The Vojtěch Jarník International Mathematical Competition, held each year since 1991 in Ostrava, is named in his honor, as is Jarníkova Street in the Chodov district of Prague. A series of postage stamps published by Czechoslovakia in 1987 to honor the 125th anniversary of the Union of Czechoslovak mathematicians and physicists included one stamp featuring Jarník together with Joseph Petzval and Vincenc Strouhal.

A conference was held in Prague, in March 1998, to honor the centennial of his birth.

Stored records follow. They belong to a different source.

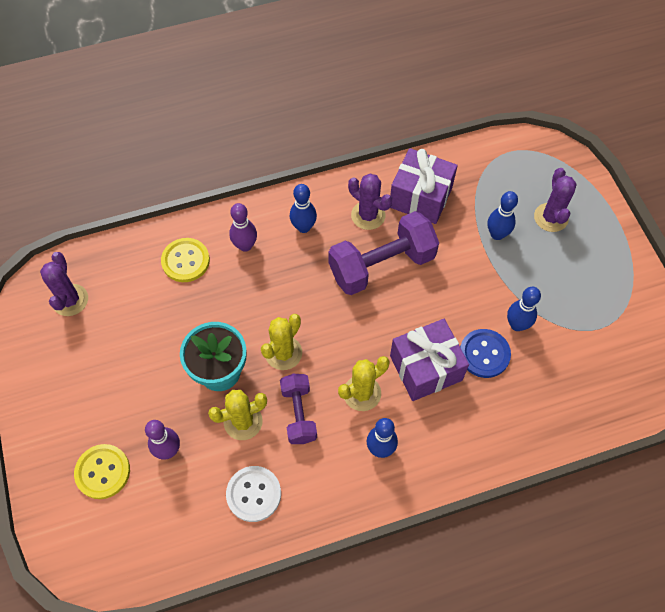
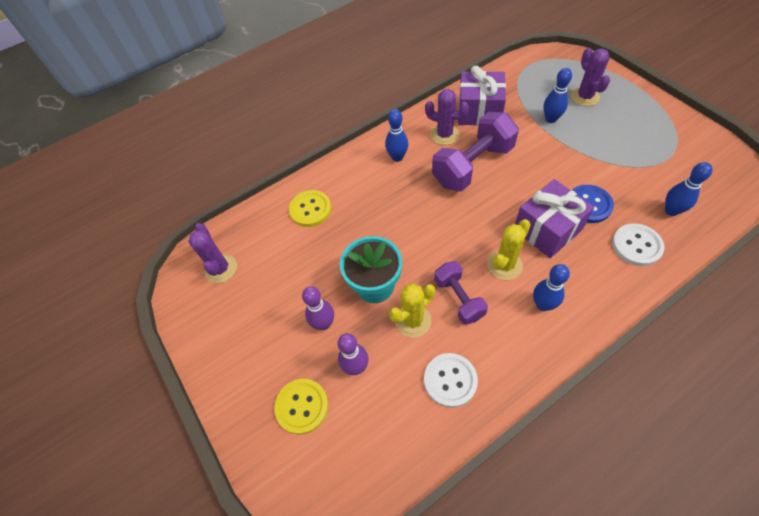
camera: 10 degrees left, 5 degrees down
(245, 246) = (355, 184): purple bowling pin -> purple bowling pin (324, 323)
(283, 353) = (423, 254): yellow cactus -> none
(510, 417) = (636, 245): none -> white button
(517, 325) = (602, 176): blue bowling pin -> blue bowling pin (671, 211)

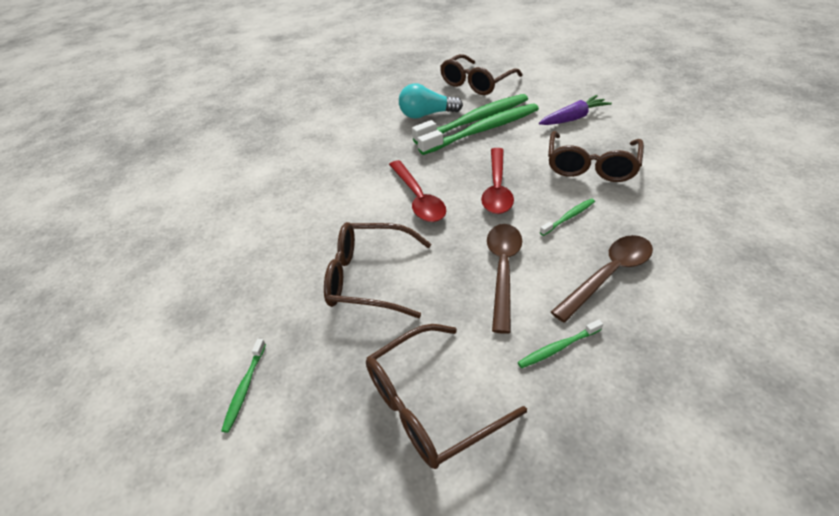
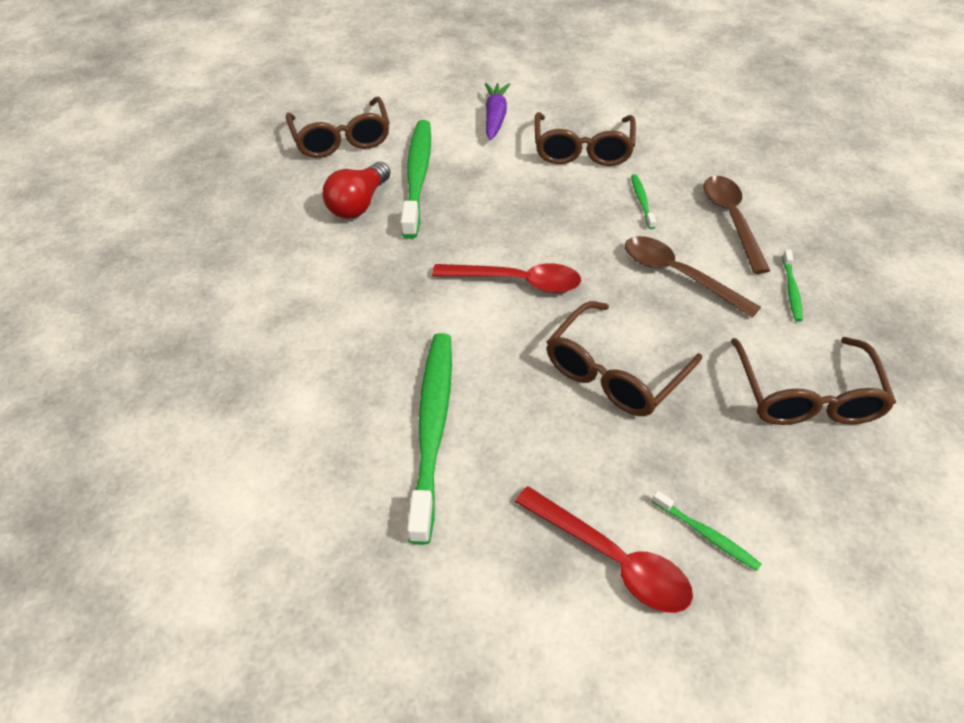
camera: 60 degrees left, 5 degrees up
(426, 115) = (359, 204): turquoise light bulb -> red light bulb
(483, 130) = (444, 180): green toothbrush -> green toothbrush (432, 427)
(497, 188) = (556, 221): red spoon -> red spoon (612, 559)
(591, 166) = (582, 150): brown glasses -> brown glasses turned 45 degrees clockwise

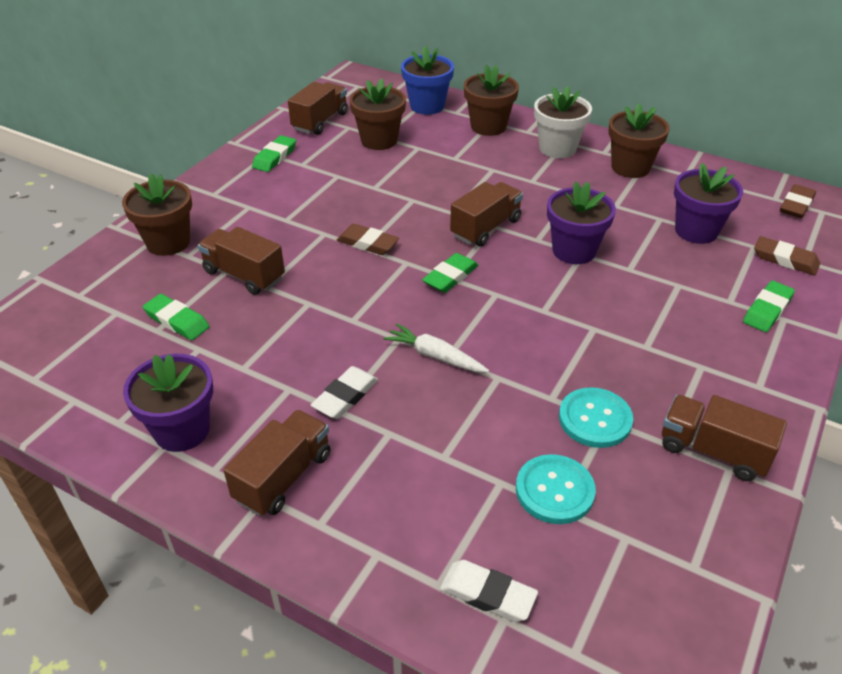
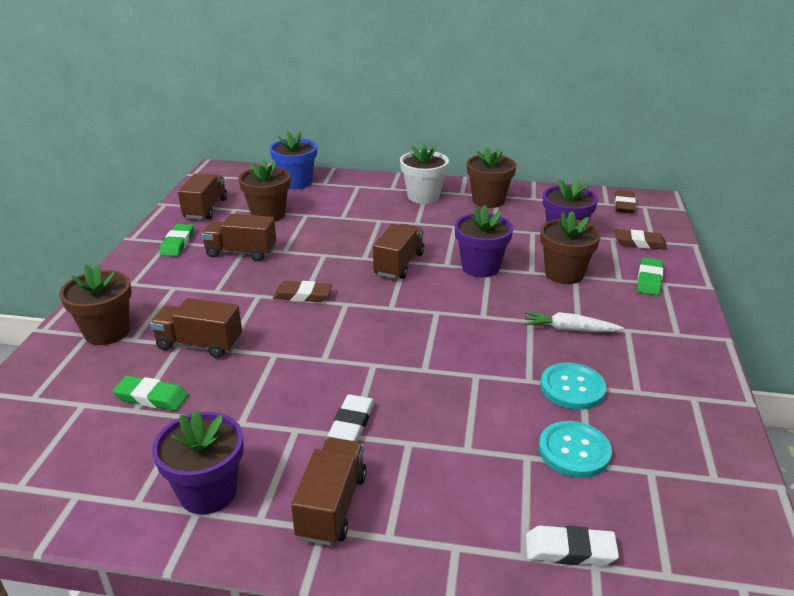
camera: 20 degrees left, 10 degrees down
(435, 356) = (413, 371): white carrot -> white carrot (569, 329)
(450, 276) = (391, 307): green eraser -> none
(488, 126) = (357, 190): brown flower pot -> brown flower pot (564, 274)
(713, 451) = (674, 388): brown truck -> brown truck (241, 252)

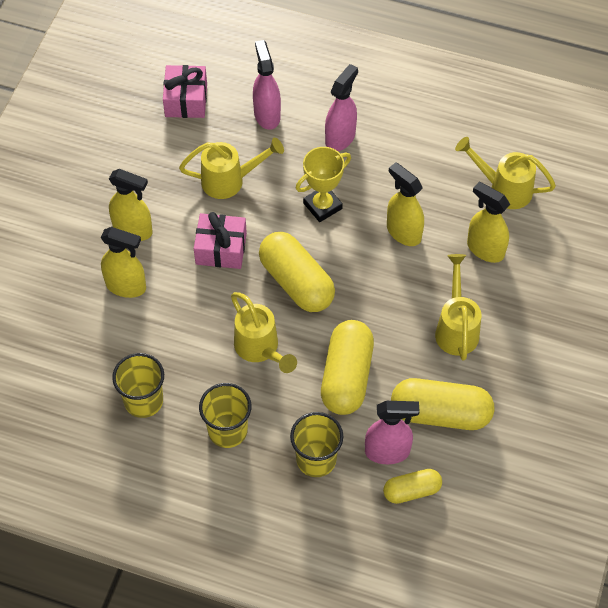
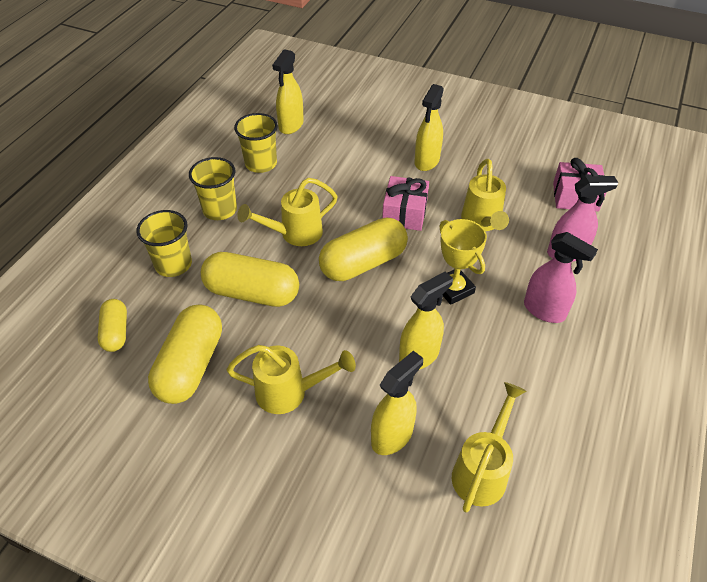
camera: 95 degrees right, 10 degrees down
(126, 286) = (370, 156): yellow spray bottle -> yellow spray bottle (291, 125)
(387, 452) = (163, 317): pink spray bottle -> none

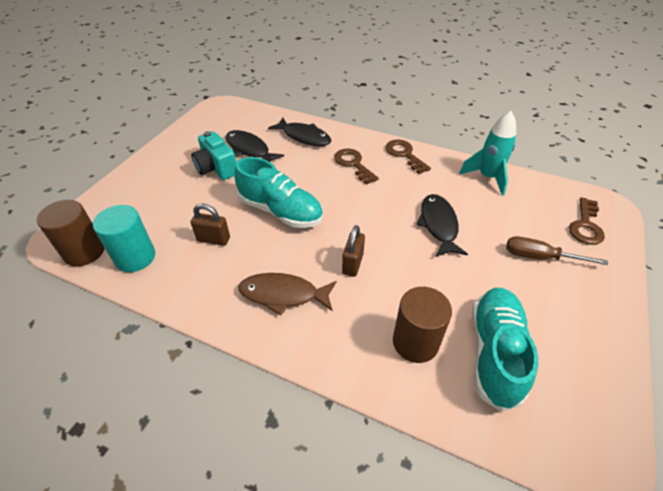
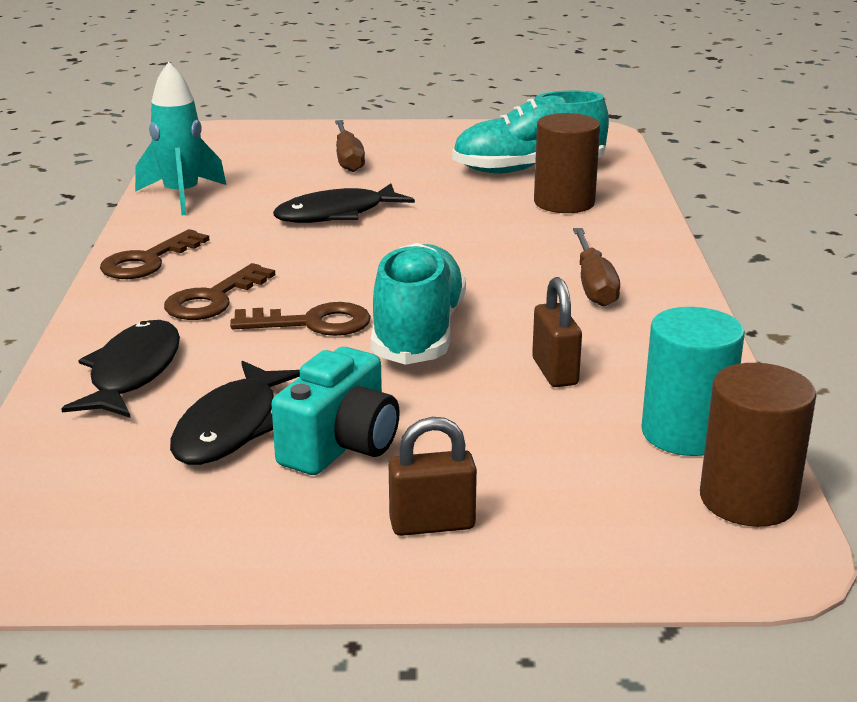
camera: 115 degrees left, 20 degrees down
(283, 294) = (594, 285): brown fish -> brown screwdriver
(352, 264) = (481, 253): brown padlock -> brown padlock (432, 524)
(585, 226) = (260, 141): brown key -> brown key (313, 323)

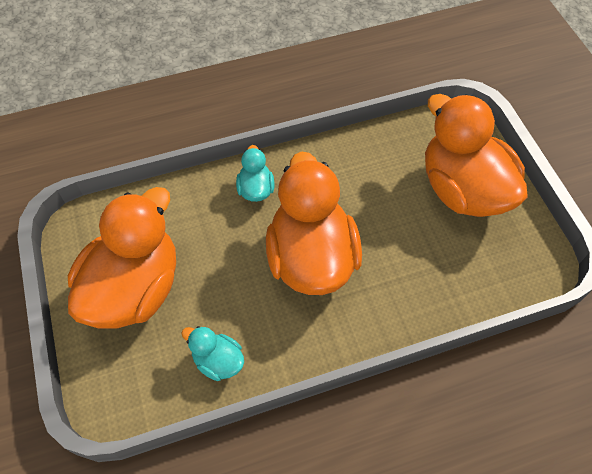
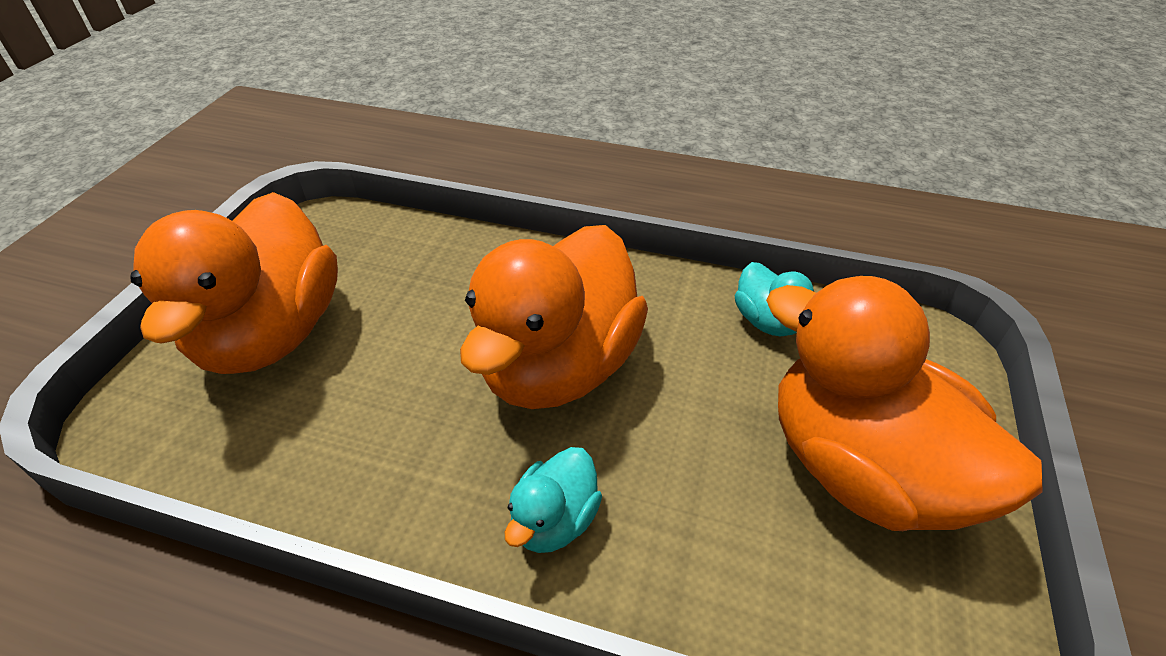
camera: 145 degrees left, 15 degrees down
(135, 288) = (861, 469): orange duck -> orange duck turned 75 degrees clockwise

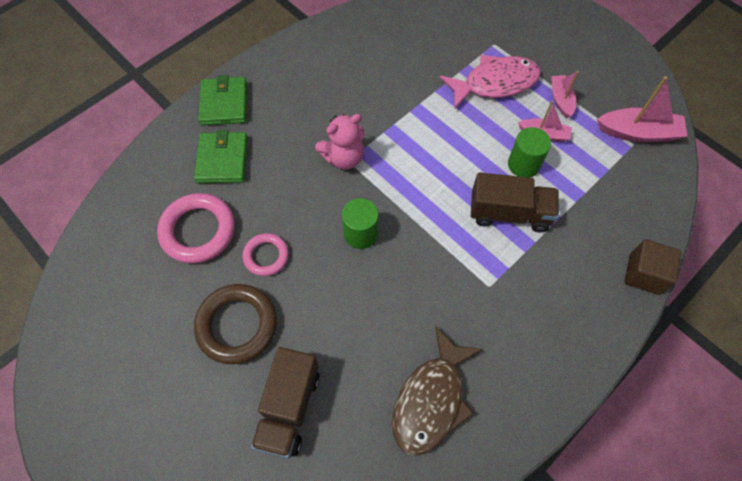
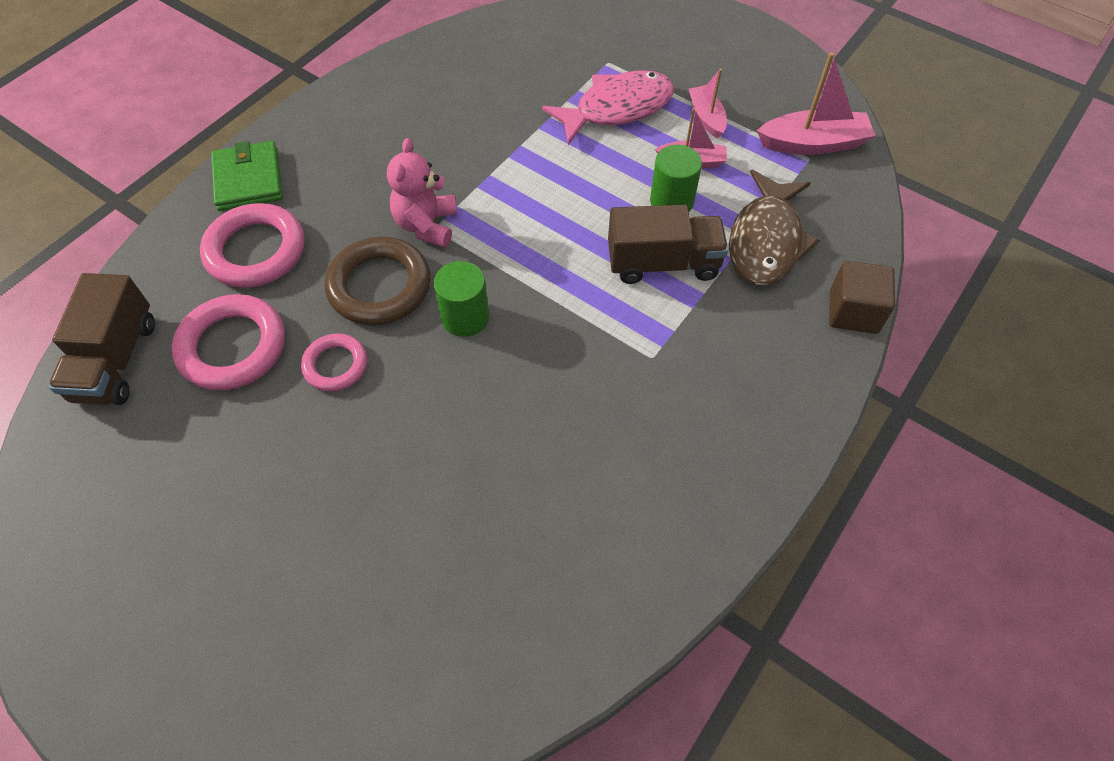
camera: 10 degrees left, 5 degrees down
(222, 160) = (256, 251): green wallet -> pink ring
(237, 325) = (306, 462): brown ring -> brown ring (379, 286)
(289, 408) = (397, 560): brown truck -> brown truck (116, 360)
(343, 157) = (426, 225): pink teddy bear -> pink teddy bear turned 135 degrees clockwise
(431, 399) = (597, 514): brown fish -> brown fish (766, 241)

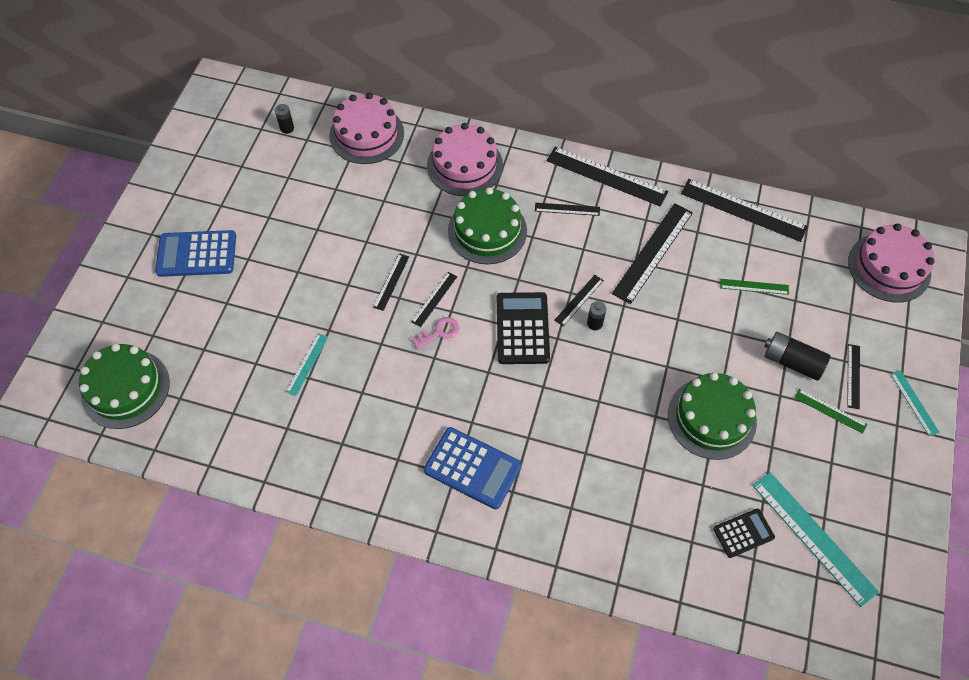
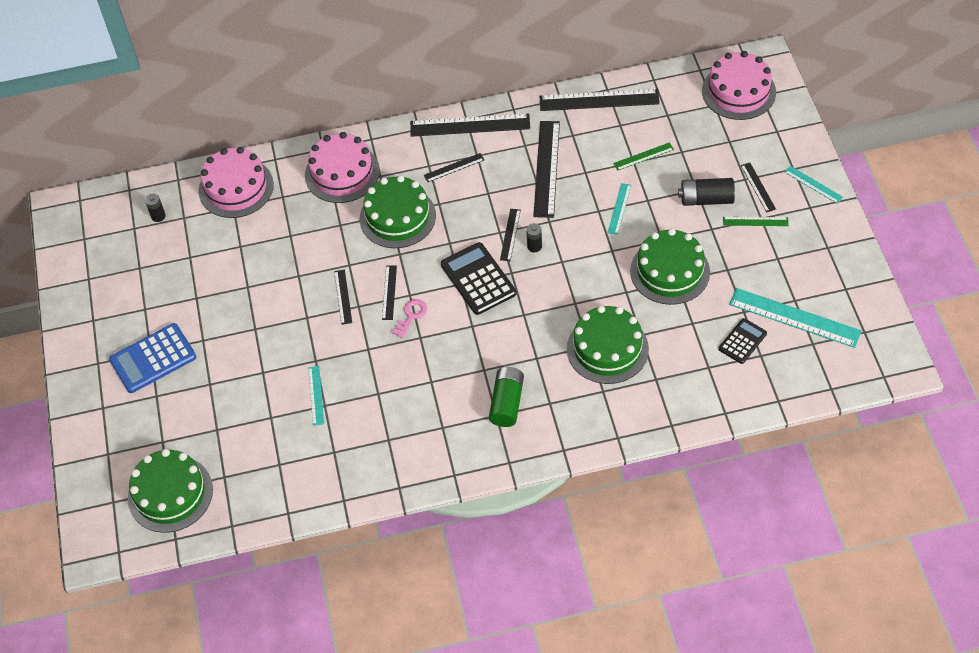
camera: 25 degrees left, 5 degrees down
(472, 468) = (507, 403): blue calculator -> green battery
(602, 466) = (607, 348): none -> green cake
(699, 327) = (619, 208): none -> turquoise ruler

Since 2002, ceremonial Jarník's lecture is held every year at Faculty of Mathematics and Physics, Charles University, in a lecture hall named after him.

==Selected publications==
Jarník published 90 papers in mathematics, including:
- Jarník, Vojtěch (1923). "O číslech derivovaných funkcí jedné reálné proměnné". A function with unbounded variation in all intervals has a dense set of points where a Dini derivative is infinite.
- Jarník, Vojtěch (1926). "Über die Gitterpunkte auf konvexen Kurven". Tight bounds on the number of integer points on a convex curve, as a function of its length.
- Jarník, Vojtĕch. "Zur metrischen Theorie der diophantischen Approximationen". The badly-approximable numbers have Hausdorff dimension one.
- Jarník, Vojtĕch (1929). "Diophantische Approximationen und Hausdorffsches Maß". The well-approximable numbers have Hausdorff dimension less than one.
- Jarník, Vojtěch (1930). "O jistém problému minimálním. (Z dopisu panu O. Borůvkovi)". The original reference for Jarnik's algorithm for minimum spanning trees.
- Jarník, Vojtěch (1933). "Über die Differenzierbarkeit stetiger Funktionen". Generic functions have infinite Dini derivatives at almost all points.
- Jarník, Vojtěch (1934). "O minimálních grafech, obsahujících n daných bodů". The first serious treatment of the Steiner tree problem.

He was also the author of ten textbooks in Czech, on integral calculus, differential equations, and mathematical analysis. These books "became classics for several generations of students".